Arkansas was led in 2009, when it suffered the previous worst loss in Bud Walton Arena, by former coach John Pelphrey.
Pelphrey was once again on hand Saturday, only this time as an assistant coach for the Gators after behind fired by Arkansas after last season. He entered the arena to a polite ovation from the Razorbacks crowd, which had few opportunities to cheer once the game started.
"This is a big win for us and we did it for Coach Pel," Beal said. "We just wanted to make a statement and make up for him."
Pelphrey was fired after compiling a 69-59 record in four seasons at Arkansas. He said at the time that he wasn't given enough time to turn around a Razorbacks program that had missed the NCAA Tournament the last three seasons.
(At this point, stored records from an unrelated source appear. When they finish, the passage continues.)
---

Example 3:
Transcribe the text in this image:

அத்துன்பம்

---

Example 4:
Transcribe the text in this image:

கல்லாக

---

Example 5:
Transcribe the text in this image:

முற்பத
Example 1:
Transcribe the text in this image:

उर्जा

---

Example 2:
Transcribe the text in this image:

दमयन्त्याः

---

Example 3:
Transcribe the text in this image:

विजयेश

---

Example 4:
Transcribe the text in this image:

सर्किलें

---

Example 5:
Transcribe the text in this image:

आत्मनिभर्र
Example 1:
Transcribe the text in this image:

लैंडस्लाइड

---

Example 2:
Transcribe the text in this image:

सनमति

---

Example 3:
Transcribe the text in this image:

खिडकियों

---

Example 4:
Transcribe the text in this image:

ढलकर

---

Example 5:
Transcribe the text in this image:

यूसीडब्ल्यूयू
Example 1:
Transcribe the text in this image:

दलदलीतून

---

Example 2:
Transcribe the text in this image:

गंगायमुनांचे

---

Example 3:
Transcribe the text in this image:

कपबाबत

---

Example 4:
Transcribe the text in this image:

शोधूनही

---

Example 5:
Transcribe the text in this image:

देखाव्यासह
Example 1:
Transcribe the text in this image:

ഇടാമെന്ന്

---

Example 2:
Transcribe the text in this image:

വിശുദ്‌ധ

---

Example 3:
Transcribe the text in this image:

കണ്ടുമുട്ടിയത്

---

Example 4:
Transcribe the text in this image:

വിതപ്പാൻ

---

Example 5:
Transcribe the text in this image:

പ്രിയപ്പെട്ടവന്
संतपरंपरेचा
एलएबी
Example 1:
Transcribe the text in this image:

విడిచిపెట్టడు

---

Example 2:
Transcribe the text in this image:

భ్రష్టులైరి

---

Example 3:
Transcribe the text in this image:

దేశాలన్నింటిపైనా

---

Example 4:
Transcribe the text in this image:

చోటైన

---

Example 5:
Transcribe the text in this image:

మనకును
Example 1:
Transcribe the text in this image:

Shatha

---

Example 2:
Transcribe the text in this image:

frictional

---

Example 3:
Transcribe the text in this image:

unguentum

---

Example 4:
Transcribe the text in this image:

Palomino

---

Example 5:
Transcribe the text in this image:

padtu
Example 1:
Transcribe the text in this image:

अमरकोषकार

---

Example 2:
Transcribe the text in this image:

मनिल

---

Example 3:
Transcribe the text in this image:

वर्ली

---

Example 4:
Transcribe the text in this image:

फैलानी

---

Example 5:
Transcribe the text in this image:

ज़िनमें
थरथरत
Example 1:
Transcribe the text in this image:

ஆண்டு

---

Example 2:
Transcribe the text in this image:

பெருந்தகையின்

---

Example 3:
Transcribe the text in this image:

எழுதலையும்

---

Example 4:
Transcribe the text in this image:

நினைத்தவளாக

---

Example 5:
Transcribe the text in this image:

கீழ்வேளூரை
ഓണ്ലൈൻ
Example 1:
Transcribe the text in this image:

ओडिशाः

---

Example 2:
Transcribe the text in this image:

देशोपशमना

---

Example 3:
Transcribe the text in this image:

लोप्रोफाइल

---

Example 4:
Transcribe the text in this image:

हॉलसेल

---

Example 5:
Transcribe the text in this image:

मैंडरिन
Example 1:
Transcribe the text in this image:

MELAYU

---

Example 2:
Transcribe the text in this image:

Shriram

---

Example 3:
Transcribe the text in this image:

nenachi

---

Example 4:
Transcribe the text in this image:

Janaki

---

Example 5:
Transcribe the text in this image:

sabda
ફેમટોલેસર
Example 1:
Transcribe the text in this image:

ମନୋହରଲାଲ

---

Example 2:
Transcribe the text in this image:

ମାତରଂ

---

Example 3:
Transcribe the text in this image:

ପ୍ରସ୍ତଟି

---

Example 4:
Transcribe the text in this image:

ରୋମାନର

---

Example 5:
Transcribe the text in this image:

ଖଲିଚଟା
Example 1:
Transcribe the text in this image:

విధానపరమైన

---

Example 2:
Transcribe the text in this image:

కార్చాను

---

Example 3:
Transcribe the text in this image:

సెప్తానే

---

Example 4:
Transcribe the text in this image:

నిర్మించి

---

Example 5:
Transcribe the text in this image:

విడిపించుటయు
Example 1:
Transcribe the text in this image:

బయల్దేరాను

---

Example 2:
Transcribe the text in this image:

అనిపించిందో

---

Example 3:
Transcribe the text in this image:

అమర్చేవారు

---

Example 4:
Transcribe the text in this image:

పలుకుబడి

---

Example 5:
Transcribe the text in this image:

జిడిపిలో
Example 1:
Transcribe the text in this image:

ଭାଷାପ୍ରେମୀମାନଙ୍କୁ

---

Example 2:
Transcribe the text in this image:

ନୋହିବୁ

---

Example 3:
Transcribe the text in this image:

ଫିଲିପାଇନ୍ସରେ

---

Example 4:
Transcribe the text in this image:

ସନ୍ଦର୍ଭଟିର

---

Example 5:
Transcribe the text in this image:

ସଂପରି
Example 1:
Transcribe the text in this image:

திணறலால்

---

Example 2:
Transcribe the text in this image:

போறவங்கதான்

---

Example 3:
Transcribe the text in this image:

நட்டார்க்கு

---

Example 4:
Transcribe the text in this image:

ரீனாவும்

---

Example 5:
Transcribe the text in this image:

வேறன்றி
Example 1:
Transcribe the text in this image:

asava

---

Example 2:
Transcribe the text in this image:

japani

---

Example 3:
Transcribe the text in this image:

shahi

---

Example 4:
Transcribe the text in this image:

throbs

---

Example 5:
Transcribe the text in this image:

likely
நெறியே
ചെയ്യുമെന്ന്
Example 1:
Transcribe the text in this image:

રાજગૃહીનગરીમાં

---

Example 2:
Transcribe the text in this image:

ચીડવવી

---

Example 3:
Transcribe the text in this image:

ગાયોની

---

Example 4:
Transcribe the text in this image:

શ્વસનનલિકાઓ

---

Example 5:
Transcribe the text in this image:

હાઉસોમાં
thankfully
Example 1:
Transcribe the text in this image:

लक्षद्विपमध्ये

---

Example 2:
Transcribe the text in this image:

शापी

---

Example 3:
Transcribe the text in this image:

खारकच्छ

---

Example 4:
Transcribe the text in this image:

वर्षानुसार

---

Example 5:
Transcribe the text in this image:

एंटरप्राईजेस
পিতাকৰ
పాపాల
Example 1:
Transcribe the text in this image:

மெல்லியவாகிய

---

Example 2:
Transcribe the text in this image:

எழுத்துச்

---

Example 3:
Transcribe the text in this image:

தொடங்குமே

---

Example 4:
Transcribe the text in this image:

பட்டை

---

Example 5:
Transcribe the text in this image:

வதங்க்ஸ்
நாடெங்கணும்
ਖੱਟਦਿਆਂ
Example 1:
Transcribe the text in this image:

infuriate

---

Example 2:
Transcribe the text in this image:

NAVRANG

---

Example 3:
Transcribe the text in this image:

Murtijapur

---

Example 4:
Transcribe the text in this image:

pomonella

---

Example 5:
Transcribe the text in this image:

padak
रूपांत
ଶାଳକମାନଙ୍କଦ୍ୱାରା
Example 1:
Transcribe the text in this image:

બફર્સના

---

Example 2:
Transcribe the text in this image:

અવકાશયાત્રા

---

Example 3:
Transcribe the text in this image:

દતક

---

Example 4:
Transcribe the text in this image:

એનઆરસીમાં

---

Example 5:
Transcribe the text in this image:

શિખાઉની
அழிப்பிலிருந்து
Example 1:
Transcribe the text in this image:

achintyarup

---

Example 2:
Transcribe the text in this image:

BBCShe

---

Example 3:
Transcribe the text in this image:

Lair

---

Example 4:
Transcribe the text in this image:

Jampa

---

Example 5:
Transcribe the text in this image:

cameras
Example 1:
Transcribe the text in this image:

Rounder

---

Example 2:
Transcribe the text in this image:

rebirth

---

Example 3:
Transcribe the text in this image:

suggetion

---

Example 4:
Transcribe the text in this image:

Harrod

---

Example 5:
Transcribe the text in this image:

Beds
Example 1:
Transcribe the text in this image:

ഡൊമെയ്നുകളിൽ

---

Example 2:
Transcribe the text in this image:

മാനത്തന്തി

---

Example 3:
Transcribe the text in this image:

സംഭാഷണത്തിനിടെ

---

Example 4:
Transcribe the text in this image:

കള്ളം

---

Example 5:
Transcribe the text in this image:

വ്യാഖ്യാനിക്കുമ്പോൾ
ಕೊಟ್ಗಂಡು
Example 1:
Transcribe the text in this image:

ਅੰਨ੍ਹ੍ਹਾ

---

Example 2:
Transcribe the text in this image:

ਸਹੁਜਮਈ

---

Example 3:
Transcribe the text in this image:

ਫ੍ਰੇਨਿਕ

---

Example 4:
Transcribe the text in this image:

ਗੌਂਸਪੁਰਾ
He was prophetic for much of the season for Arkansas, which had wins over three ranked teams at home on its resume. However, its only lead on Saturday came after Mardracus Wade's 3-pointer put the Razorbacks up 3-2.
The game was all about the Gators after that, particularly Walker in the early going. The senior was 6 of 7 shooting in the first half, including 4 of 4 3-pointers, and he scored 11-straight points at one point in the half. He opened the stretch with a drive to the basket and followed it with three-straight 3-pointers that helped Florida extend its lead to 30-13.
His previous career high also came against Arkansas, a 27-point effort two years ago as a sophomore.
"This is a tough place to play and we knew they were undefeated at home," Walker said. "We just wanted to come in and grab control early and not let the crowd get into it."
Florida was 21 of 31 (68 percent) from the field at one point early in the second half and hit 11 of its first 16 3-point attempts. The Gators, who lead the SEC in made 3-pointers, finished 28 of 48 from the field, topping a 56.3 percent performance in a win over LSU on Jan. 21.
Florida opened the season 0-4 on the road, including losses at Ohio State, Syracuse, Rutgers and Tennessee. The Gators improved to 4-5 on the road with the win and have now won four of their last five.
Arkansas was 21 of 57 (37 percent) from the field. Young scored 23 of his points in the second half and finished 10 of 19 from the field, but the Razorbacks were never able to get closer than 22 points in the second half.
"I think they were just the better team today," Young said. "They hit a lot of 3s. It's hard to stop a team that's shooting as well as they did in the first half.
"I don't really think that they're 30 points better than us. I think they just had a great game today."